Once that was done, I uploaded them to the nginx directory where I stored them last time. Nginx reloads the config on restart, although there’s probably a neater way as well, so I just restarted the container with Docker compose to pick up the new certificates. While I was doing that I got the ping from Uptime Kuma via ntfy to say it was down, then up. I had a look at the display, and it’s showing I’ve got another 84 days left on the cert.

So, 84 days for me to get around to automating this.

Uptime Kuma & NTFY

Wed, 15 Feb 2023 00:00:00 +0000

Uptime Kuma is a monitoring tool suitable for self-hosting, and as well as being a good tool for monitoring the status of your network and applications, it’s a nice smallish app to get started on Docker containers.

Since it’s in a container, you need to create a volume for it and pass it in to persist your settings. Then it’s just a matter of adding each item you want to monitor. There’s a heap of fancy options for this, the only three I’ve used are ping - just pings an address, http(s) - requests a page and checks the header for a 200, and http(s) keyword - looks at the returned page for a keyword in the html.

You choose the time intervals for all these. Additionally you can set up a notification for each. This is a great idea - I’m not sitting in my datacentre command room watching Uptime Kuma all day, I need to know on my phone if a CAT5 cable’s been pulled out inadvertently while I was vacuuming.

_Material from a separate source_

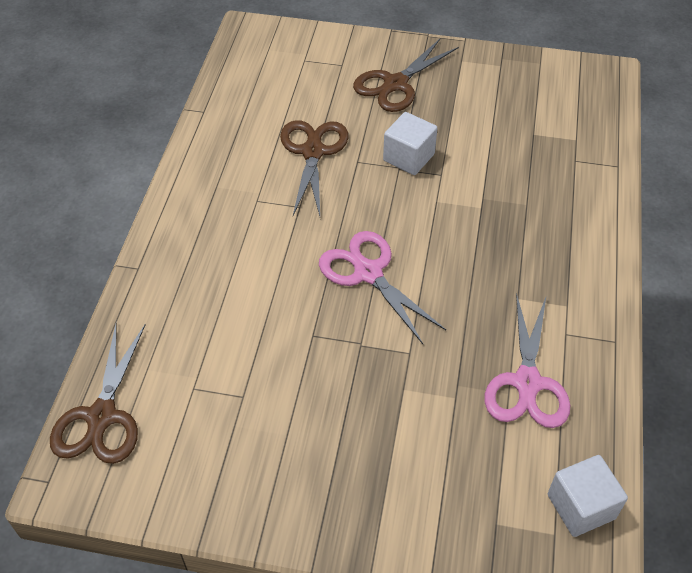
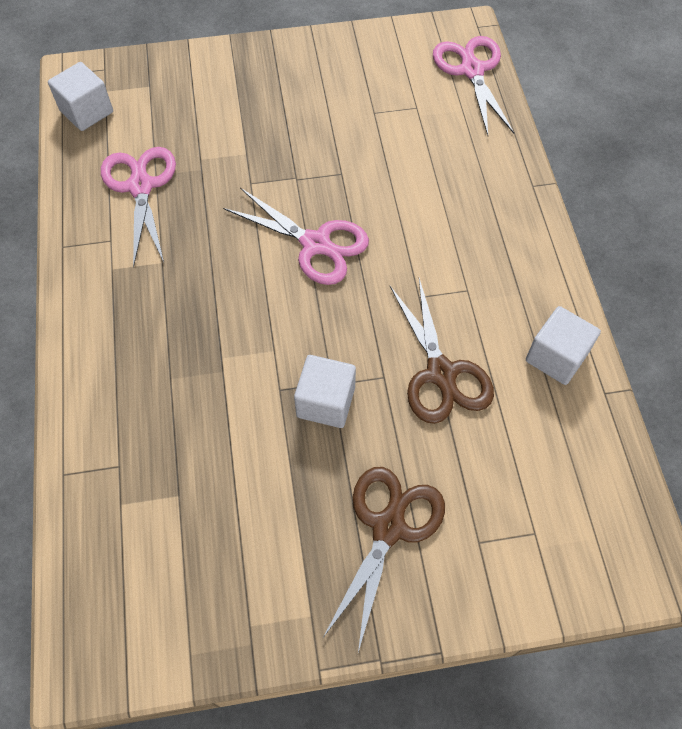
camera: 160 degrees right, 10 degrees up
(102, 416) = (472, 70): brown scissors -> pink scissors
(221, 139) = (556, 357): none -> white cube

There’s lots of options for how to do this, including messaging platforms such as Telegram and Discord. I had a look on r/selfhosted to see what was recommended, and discovered NTFY which is an amazing little service. It has Android and iOS apps, in the app you subscribe to an endpoint, then a notification can be sent to your phone with a simple http get, for example:

curl -d "This message will pop up on phone" ntfy.sh/ian_test

The ian_test part of the url is called the topic, and in the app you can subscribe to several topics. It’s worth noting this is all completely open. Anyone can send messages to the ian_test topic, and anyone can receive them. You should choose a topic name that’s likely to be unique, and be mindful that you’re leaking intelligence. For example:

curl -d "CCTV offline - 12 George St" ntfy.sh/maquarie_bank

would not a be a good use case. Get something more secure for that application. It’s probably not going to be free.

Speaking of which, NTFY is free, including the server. It is possible (and probably a good idea since then you could add a little security) to self host it. It’s such a great little tool, and just so immediately and completely achieved what I wanted with zero drama and low effort, I hit the github sponsor button for it.